Keterlibatan adalah kunci pendidikan
Anak perempuan seperti Akhona membutuhkan dukungan di luar kelas, namun sebagian besar negara Afrika tidak memiliki program untuk memberdayakan anak perempuan secara holistik. Salah satu contoh inisiatif tersebut adalah Isibindi Ezikoleni — yang secara kasar berarti “Keberanian di Sekolah” — yang diselenggarakan oleh Asosiasi Nasional Pekerja Pengasuhan Anak di Afrika Selatan. Program ini berfokus pada penanggulangan akar penyebab putus sekolah untuk mencegah siswa putus sekolah.
‘Keluar dari kegelapan’
Di desa Minchika di Nigeria utara, pemerintah setempat juga mendorong anak-anak untuk tetap bersekolah. Yunus Musa, salah satu pendiri kampanye Give North Education — yang mengadvokasi pendidikan dasar untuk semua orang, bukan hanya segelintir orang kaya — telah mengabdikan hidupnya untuk membantu anak-anak pedesaan mengakses pendidikan.

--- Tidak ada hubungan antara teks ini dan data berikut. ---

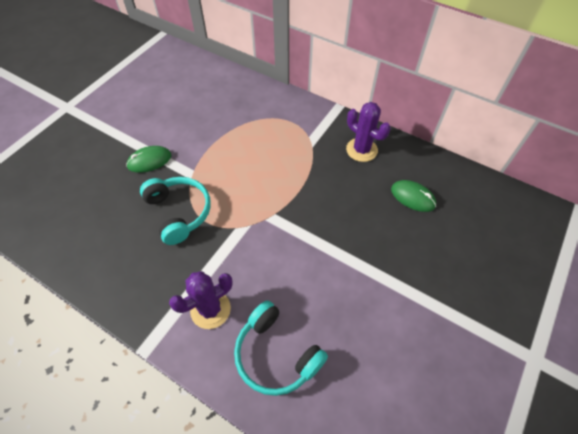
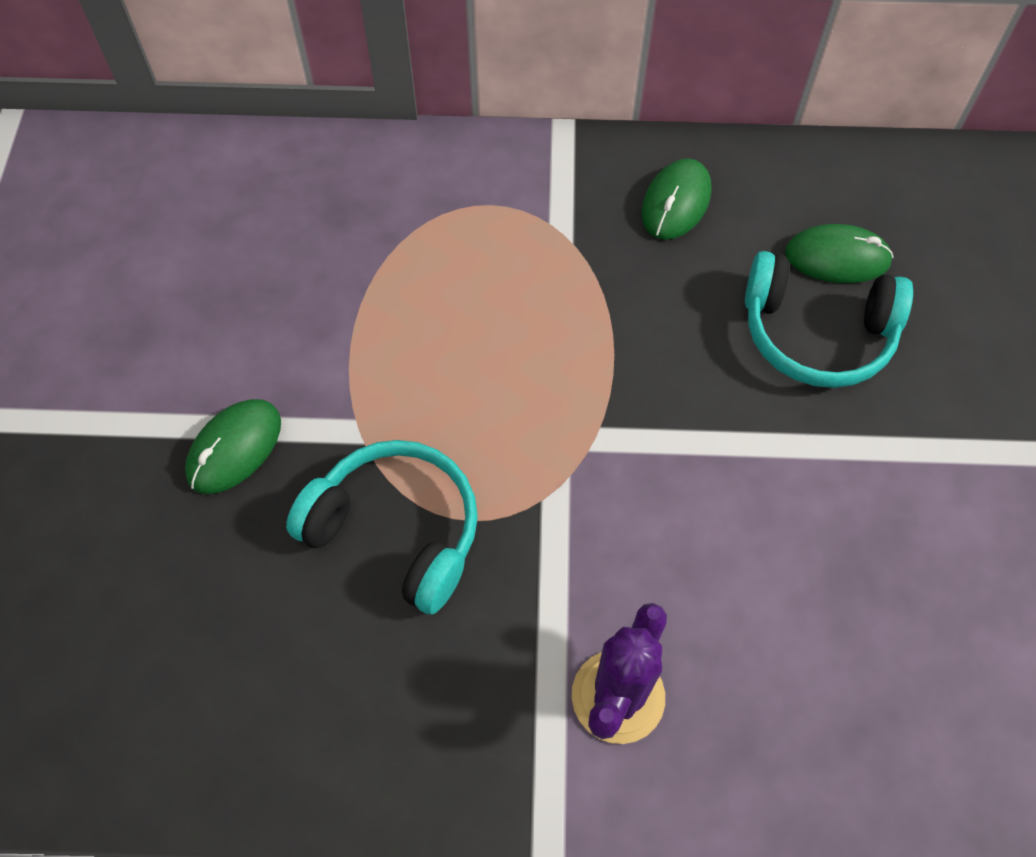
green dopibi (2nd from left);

Ia percaya bahwa mengembalikan anak-anak Afrika ke sekolah adalah kunci kemajuan masyarakat, terutama di negara-negara berkembang.
“Hanya pendidikan yang dapat membawa masyarakat saya keluar dari kegelapan,” kata Musa kepada DW. “Tanpa pendidikan ini, tidak akan ada catatan prestasi.”
Alhaji Ibrahim Sani, seorang pemimpin masyarakat setempat di Nigeria, mengatakan aktivis seperti Musa memberikan dampak.
“Kami biasa menulis surat kepada orang tua dan mengantarkannya dari rumah ke rumah untuk mendorong anak-anak agar bersekolah,” katanya kepada DW. “Kadang-kadang, anak-anak di sini bahkan pergi sendiri ke sekolah untuk mendaftar. Namun, hal utama yang menghambat kehadiran di sekolah adalah jarak dari sekolah ke desa.”